◆ **Problem**
Please retype all of the data below line for line, keeping every character the same.

= Beginning of Section =

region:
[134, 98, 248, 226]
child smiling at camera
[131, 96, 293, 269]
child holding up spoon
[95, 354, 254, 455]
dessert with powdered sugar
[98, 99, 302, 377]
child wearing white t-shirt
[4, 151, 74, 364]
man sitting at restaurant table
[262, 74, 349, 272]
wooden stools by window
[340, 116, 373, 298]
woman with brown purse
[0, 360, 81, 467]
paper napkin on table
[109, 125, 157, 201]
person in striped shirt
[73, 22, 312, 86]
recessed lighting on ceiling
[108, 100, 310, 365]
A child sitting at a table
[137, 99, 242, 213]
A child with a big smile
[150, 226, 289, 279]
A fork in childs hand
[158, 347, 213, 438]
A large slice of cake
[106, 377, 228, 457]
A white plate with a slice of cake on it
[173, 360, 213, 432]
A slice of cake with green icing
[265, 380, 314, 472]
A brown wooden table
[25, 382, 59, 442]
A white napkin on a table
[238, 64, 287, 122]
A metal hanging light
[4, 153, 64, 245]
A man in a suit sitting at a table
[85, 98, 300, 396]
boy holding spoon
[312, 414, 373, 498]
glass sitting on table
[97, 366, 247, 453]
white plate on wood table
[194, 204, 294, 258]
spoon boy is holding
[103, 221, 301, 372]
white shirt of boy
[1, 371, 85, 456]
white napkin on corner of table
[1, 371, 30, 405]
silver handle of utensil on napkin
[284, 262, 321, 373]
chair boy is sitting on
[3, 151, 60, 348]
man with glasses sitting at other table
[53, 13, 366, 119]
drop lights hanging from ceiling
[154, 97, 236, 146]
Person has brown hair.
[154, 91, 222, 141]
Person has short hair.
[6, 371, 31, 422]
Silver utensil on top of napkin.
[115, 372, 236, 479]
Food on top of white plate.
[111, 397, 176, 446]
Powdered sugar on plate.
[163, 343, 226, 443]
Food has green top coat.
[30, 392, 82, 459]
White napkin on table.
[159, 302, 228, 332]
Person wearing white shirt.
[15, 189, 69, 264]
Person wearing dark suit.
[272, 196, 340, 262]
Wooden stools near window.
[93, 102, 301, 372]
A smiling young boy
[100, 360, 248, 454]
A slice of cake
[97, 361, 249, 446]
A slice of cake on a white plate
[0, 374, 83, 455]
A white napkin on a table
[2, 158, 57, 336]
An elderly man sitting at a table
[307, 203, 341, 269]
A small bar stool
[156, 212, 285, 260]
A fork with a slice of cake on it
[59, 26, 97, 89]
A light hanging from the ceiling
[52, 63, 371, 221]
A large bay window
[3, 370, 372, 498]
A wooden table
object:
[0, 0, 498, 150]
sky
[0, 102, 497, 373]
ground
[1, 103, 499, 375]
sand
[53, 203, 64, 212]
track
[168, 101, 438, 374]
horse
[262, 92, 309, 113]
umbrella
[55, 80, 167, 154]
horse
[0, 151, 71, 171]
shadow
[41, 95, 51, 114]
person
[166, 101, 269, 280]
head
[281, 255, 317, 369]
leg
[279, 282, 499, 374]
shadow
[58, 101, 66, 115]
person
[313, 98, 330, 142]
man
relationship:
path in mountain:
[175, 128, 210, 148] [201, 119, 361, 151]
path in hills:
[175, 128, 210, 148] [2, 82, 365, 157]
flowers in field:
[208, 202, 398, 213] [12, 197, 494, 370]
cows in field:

= End of Section =

◆ **Result**
region:
[134, 98, 248, 226]
child smiling at camera
[131, 96, 293, 269]
child holding up spoon
[95, 354, 254, 455]
dessert with powdered sugar
[98, 99, 302, 377]
child wearing white t-shirt
[4, 151, 74, 364]
man sitting at restaurant table
[262, 74, 349, 272]
wooden stools by window
[340, 116, 373, 298]
woman with brown purse
[0, 360, 81, 467]
paper napkin on table
[109, 125, 157, 201]
person in striped shirt
[73, 22, 312, 86]
recessed lighting on ceiling
[108, 100, 310, 365]
A child sitting at a table
[137, 99, 242, 213]
A child with a big smile
[150, 226, 289, 279]
A fork in childs hand
[158, 347, 213, 438]
A large slice of cake
[106, 377, 228, 457]
A white plate with a slice of cake on it
[173, 360, 213, 432]
A slice of cake with green icing
[265, 380, 314, 472]
A brown wooden table
[25, 382, 59, 442]
A white napkin on a table
[238, 64, 287, 122]
A metal hanging light
[4, 153, 64, 245]
A man in a suit sitting at a table
[85, 98, 300, 396]
boy holding spoon
[312, 414, 373, 498]
glass sitting on table
[97, 366, 247, 453]
white plate on wood table
[194, 204, 294, 258]
spoon boy is holding
[103, 221, 301, 372]
white shirt of boy
[1, 371, 85, 456]
white napkin on corner of table
[1, 371, 30, 405]
silver handle of utensil on napkin
[284, 262, 321, 373]
chair boy is sitting on
[3, 151, 60, 348]
man with glasses sitting at other table
[53, 13, 366, 119]
drop lights hanging from ceiling
[154, 97, 236, 146]
Person has brown hair.
[154, 91, 222, 141]
Person has short hair.
[6, 371, 31, 422]
Silver utensil on top of napkin.
[115, 372, 236, 479]
Food on top of white plate.
[111, 397, 176, 446]
Powdered sugar on plate.
[163, 343, 226, 443]
Food has green top coat.
[30, 392, 82, 459]
White napkin on table.
[159, 302, 228, 332]
Person wearing white shirt.
[15, 189, 69, 264]
Person wearing dark suit.
[272, 196, 340, 262]
Wooden stools near window.
[93, 102, 301, 372]
A smiling young boy
[100, 360, 248, 454]
A slice of cake
[97, 361, 249, 446]
A slice of cake on a white plate
[0, 374, 83, 455]
A white napkin on a table
[2, 158, 57, 336]
An elderly man sitting at a table
[307, 203, 341, 269]
A small bar stool
[156, 212, 285, 260]
A fork with a slice of cake on it
[59, 26, 97, 89]
A light hanging from the ceiling
[52, 63, 371, 221]
A large bay window
[3, 370, 372, 498]
A wooden table
object:
[0, 0, 498, 150]
sky
[0, 102, 497, 373]
ground
[1, 103, 499, 375]
sand
[53, 203, 64, 212]
track
[168, 101, 438, 374]
horse
[262, 92, 309, 113]
umbrella
[55, 80, 167, 154]
horse
[0, 151, 71, 171]
shadow
[41, 95, 51, 114]
person
[166, 101, 269, 280]
head
[281, 255, 317, 369]
leg
[279, 282, 499, 374]
shadow
[58, 101, 66, 115]
person
[313, 98, 330, 142]
man
relationship:
path in mountain:
[175, 128, 210, 148] [201, 119, 361, 151]
path in hills:
[175, 128, 210, 148] [2, 82, 365, 157]
flowers in field:
[208, 202, 398, 213] [12, 197, 494, 370]
cows in field:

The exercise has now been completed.